Even as the world slowed down over the past year, atmospheric carbon dioxide kept piling up.
As of this May, the Earth’s atmosphere has more carbon dioxide than ever recorded, according to two separate data analyses by the National Oceanic and Atmospheric Administration (NOAA) and Scripps Institution of Oceanography. Scientists started accurately measuring atmospheric CO2 from atop the Mauna Loa volcano nearly 60 years ago; last month’s readings show that levels are 50 percent higher than pre-industrial estimates at 419 parts per million. Some experts think they may be the highest numbers the planet has seen in more than three million years.

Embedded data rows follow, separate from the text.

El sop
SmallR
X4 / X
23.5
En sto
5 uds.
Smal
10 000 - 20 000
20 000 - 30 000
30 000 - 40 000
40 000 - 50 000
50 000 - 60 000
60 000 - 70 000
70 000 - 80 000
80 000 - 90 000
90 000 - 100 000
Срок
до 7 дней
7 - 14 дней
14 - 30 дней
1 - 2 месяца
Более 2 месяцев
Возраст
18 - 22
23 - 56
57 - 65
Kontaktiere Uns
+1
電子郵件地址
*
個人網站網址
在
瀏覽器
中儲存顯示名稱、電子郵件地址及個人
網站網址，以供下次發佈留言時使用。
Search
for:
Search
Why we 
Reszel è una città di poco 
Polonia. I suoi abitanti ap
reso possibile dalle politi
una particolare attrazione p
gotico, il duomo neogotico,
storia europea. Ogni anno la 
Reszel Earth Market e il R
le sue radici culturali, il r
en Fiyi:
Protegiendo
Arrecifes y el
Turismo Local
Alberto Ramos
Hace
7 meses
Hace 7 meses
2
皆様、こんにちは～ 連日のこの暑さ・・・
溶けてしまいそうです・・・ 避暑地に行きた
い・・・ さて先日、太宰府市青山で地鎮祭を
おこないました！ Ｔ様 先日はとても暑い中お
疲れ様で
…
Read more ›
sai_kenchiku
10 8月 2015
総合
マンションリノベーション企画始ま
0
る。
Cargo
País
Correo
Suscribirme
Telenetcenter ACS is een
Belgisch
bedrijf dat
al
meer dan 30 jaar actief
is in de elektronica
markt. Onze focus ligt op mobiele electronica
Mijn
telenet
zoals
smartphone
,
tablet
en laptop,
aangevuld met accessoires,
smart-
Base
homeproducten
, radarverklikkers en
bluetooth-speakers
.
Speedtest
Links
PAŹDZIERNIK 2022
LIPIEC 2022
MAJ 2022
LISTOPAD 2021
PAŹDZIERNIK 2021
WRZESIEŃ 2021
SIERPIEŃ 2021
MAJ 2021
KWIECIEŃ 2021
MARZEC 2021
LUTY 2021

This comes alongside a significant dip in carbon emissions at the start of the pandemic. Still, carbon dioxide emissions and atmospheric concentrations aren’t exactly the same thing. When carbon is emitted, about half of it ends up in the atmosphere and half of it is stored by trees and the oceans. Conversely, not all of the buildup among the clouds can be traced back to fossil fuel use.
And while there are plenty of not-so-great effects that come along with carbon absorption by the oceans, and planting more trees is hardly a simple answer, atmospheric CO2 adds to the growing toll of the greenhouse effect on climate change. The 6 percent decline in recent emission rates sounds like a lot, but to reverse the global trend captured from Mauna Lao, countries would have to cut their carbon output by a startling 20 to 30 percent for about six months.
“As long as we keep emitting carbon dioxide, it’s going to continue to pile up in the atmosphere,” Ralph Keeling, a geochemist who runs the Scripps Oceanography CO2 program, told the New York Times. Not to mention, emissions started ramping up rapidly as soon as the world reopened.
“While 2020 saw a historic drop in emissions, the fact that at certain points more than half the world’s population was under lockdown, and emissions ONLY fell 6 percent, should be a sobering reminder of how staggeringly hard it will be to get to net zero, and how much more work we have to do,” Jason Bordoff, founding director of Columbia University’s global energy center, told the Washington Post.
May is a crucial month for determining carbon levels because it hits right above “growing season” in the Northern Hemisphere, when plants and soil suck up emissions that will be released again during agricultural harvests, according to the UC San Diego and Scripps press release. The average atmospheric CO2 for May 2021 is up two percentage points from May 2020.
Meanwhile, this weekend leaders from seven of the wealthiest countries across the world are meeting in Cornwall, England, to discuss both climate change and COVID-19. Despite ambitious carbon-reduction goals by the US and other heavy carbon emitters, 2021 is expected to be an especially troublesome year for the Earth’s atmosphere as energy demands and production pick up again.
“The goals so far are themselves insufficient, even after having been beefed up,” Keeling told the Post. “We’re running out of time. The longer we wait, the harder it gets.”
Correction: The Mauna Loa volcano is located in Hawaii. A previous version of this post stated the volcano was located in China.